DOCUMENT EXTRACT START

Ups and Downs in Suburbia
Record breaking survey soars higherThis year's Big Garden Birdwatch, organised by the RSPB (BirdLife in the UK), enjoyed record participation. The results reveal more than 470,000 people, including 86,000 children, watched their gardens and local parks during the weekend of 28-29 January.
A staggering 8.1 million birds from 80 different species were counted in more than 270,000 gardens.
Despite Big Garden Birdwatch going from strength to strength, the same cannot be said for some of the UK's garden birds. Where the number of participants has continued to grow, the RSPB has recorded a sharp decline in the number of some birds seen in the UK's gardens since 1979.
Although the House Sparrow Passer domesticus retained its top spot this year as the most common garden bird, its numbers are still massively down from levels at the beginning of Big Garden Birdwatch. With an average of just 4.41 sparrows seen per garden this year, compared to an average of 10 in 1979, the species has seen a decline of 56%.Having dropped off the top spot in 2004, the Common Starling Sturnus vulgaris continued to decline in 2006, with numbers per garden down to a quarter of those recorded in gardens in 1979.

DOCUMENT EXTRACT END

LIST OF TASKS:
1. How many birds were counted in this year's Big Garden Birdwatch, according to the birdwatch report?
2. Update the birdwatch report from "Despite Big Garden" to "gardens since 1979.", replacing "sharp decline" with "steep drop".
The listing comes from a different source than the birdwatch report.

DATA LISTING START

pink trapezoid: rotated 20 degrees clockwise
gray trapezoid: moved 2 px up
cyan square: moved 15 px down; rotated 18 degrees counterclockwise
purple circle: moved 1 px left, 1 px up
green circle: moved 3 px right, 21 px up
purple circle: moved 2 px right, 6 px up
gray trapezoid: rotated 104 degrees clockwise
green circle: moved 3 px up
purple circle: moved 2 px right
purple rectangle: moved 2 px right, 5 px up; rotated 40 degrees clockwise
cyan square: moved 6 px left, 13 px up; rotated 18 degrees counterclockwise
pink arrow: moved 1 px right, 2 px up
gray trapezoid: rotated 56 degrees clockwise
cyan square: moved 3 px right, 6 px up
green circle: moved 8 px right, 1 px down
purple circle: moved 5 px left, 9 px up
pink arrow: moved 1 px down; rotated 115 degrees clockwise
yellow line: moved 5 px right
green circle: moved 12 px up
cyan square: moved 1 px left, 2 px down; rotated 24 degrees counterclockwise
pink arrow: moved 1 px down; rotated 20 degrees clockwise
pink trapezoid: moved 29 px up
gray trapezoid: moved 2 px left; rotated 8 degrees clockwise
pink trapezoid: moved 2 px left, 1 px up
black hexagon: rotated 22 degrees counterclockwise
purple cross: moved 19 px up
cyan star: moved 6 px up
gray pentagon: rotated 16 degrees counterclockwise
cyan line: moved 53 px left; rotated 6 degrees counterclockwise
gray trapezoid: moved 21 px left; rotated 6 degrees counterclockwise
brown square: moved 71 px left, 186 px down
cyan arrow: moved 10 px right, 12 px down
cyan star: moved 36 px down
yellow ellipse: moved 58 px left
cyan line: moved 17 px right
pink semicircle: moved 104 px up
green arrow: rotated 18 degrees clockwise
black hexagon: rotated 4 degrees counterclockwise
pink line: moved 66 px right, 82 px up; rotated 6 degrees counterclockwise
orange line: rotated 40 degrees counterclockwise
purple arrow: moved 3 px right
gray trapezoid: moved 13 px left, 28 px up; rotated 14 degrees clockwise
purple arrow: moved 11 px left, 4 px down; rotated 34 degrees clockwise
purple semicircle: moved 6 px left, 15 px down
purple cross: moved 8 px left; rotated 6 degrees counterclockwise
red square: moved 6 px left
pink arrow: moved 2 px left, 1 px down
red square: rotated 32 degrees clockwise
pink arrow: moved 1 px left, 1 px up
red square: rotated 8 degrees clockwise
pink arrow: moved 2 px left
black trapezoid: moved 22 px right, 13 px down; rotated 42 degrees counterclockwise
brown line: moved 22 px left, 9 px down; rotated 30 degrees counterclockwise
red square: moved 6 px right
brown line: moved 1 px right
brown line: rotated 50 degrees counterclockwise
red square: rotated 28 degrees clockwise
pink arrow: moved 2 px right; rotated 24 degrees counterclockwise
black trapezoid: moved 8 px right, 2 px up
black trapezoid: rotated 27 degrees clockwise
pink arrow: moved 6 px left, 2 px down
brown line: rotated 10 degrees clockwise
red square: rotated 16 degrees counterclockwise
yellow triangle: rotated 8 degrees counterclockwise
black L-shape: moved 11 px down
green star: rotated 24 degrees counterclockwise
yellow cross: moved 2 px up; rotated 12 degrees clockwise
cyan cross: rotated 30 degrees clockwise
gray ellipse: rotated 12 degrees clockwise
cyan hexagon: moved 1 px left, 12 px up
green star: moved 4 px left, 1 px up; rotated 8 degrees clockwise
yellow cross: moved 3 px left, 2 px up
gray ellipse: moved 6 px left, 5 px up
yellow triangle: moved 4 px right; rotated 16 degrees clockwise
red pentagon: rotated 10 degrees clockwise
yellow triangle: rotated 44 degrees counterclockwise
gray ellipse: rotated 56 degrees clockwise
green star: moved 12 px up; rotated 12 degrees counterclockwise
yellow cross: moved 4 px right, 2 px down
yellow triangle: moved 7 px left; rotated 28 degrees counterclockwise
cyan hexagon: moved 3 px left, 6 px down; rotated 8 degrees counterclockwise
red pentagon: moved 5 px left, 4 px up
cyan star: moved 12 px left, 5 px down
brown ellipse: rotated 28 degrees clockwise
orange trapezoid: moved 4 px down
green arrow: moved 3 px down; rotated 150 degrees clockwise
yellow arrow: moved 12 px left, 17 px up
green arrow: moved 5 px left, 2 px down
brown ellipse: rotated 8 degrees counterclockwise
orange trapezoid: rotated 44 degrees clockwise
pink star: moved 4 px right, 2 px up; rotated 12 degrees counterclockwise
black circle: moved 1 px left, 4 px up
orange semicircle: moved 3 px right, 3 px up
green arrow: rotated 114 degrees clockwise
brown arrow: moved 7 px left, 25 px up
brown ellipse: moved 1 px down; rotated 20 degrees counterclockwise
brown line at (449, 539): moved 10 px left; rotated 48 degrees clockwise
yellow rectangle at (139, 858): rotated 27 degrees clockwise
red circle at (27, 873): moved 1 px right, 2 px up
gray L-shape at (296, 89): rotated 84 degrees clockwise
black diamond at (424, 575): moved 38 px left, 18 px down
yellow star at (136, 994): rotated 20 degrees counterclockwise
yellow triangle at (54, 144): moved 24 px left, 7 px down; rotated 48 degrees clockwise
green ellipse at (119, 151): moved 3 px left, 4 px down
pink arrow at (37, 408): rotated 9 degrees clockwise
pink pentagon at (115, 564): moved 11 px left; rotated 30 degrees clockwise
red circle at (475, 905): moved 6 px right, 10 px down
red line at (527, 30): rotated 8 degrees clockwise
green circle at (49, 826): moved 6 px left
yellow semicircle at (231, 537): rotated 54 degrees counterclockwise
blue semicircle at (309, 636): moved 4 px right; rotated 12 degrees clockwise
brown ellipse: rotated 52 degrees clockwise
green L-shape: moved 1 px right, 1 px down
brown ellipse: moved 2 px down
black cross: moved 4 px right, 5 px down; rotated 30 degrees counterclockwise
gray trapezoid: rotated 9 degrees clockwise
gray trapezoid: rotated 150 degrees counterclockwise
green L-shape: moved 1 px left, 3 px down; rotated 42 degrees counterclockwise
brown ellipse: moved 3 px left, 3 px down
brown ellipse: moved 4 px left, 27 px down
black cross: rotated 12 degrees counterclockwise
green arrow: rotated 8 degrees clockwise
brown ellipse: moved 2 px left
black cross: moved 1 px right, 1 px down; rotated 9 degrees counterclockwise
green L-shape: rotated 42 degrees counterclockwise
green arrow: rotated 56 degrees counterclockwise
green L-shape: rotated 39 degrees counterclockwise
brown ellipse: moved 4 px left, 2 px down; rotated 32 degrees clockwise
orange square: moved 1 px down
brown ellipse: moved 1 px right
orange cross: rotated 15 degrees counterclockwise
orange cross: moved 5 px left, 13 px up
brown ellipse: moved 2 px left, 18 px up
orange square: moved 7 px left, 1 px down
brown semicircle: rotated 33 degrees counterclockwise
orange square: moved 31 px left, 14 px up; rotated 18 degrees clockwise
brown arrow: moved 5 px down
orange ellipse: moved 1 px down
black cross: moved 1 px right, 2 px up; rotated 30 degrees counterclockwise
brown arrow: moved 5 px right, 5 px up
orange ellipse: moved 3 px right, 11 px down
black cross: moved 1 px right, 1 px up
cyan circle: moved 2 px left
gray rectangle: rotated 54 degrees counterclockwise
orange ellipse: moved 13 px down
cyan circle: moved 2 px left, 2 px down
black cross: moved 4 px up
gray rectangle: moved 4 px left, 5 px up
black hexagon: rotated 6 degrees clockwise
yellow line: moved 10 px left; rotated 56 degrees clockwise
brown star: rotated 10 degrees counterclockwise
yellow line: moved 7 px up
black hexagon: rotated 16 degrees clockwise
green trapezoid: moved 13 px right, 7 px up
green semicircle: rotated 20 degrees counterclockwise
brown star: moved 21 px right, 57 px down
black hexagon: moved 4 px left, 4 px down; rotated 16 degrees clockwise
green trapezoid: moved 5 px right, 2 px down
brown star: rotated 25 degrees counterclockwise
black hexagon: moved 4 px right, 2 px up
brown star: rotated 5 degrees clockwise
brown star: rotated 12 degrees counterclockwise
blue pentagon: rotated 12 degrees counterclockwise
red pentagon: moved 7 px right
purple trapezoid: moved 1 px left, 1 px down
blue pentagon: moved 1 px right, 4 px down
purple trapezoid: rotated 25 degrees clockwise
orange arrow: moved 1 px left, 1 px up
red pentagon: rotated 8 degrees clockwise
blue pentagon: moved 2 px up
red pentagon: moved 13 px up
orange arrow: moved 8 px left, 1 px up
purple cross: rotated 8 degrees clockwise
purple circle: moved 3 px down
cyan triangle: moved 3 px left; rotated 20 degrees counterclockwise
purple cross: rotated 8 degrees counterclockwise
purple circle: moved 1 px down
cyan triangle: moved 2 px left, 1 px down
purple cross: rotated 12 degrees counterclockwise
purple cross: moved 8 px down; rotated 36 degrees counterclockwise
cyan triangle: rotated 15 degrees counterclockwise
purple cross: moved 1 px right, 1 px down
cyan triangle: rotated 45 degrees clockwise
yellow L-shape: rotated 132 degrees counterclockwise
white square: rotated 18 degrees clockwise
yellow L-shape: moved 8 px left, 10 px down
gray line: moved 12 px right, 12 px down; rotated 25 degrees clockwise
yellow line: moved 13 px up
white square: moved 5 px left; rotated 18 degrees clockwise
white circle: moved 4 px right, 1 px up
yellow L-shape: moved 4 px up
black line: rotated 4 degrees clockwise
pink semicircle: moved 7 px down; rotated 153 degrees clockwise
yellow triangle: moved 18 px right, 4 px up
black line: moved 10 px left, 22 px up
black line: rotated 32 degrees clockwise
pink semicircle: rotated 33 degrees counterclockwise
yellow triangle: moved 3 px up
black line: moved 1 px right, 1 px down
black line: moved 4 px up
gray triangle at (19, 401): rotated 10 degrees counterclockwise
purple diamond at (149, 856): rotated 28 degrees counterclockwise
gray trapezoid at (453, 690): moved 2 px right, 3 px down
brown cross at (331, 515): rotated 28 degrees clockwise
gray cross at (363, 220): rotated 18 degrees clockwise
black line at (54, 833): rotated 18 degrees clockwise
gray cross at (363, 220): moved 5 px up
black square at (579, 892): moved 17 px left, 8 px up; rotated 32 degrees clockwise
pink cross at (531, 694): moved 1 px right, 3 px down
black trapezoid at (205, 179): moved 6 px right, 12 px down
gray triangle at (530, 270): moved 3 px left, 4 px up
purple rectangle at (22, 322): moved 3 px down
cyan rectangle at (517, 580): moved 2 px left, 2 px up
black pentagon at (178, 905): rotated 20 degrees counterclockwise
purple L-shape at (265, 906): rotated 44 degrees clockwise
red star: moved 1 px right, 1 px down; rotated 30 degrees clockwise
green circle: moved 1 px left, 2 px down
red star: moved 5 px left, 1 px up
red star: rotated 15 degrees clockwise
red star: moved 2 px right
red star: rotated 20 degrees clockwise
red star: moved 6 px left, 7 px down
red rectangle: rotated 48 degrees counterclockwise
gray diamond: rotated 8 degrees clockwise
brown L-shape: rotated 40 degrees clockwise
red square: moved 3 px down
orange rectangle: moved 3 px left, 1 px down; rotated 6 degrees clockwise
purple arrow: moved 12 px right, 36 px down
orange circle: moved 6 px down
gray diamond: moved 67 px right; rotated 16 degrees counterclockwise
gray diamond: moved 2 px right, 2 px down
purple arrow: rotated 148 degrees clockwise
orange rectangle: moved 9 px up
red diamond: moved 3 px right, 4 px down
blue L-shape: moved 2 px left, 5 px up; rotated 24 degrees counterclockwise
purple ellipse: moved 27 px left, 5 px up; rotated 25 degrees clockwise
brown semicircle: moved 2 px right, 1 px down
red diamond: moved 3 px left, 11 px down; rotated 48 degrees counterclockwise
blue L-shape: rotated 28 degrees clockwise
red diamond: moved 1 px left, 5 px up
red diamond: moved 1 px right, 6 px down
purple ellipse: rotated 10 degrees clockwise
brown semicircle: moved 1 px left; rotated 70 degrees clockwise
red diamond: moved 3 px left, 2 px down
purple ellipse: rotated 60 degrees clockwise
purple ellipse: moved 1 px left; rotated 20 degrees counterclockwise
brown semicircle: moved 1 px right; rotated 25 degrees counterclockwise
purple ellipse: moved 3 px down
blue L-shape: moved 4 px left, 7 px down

DATA LISTING END

SOLUTIONS:
1. 8.1 million birds from 80 different species were counted.

2.
Despite Big Garden Birdwatch going from strength to strength, the same cannot be said for some of the UK's garden birds. Where the number of participants has continued to grow, the RSPB has recorded a steep drop in the number of some birds seen in the UK's gardens since 1979.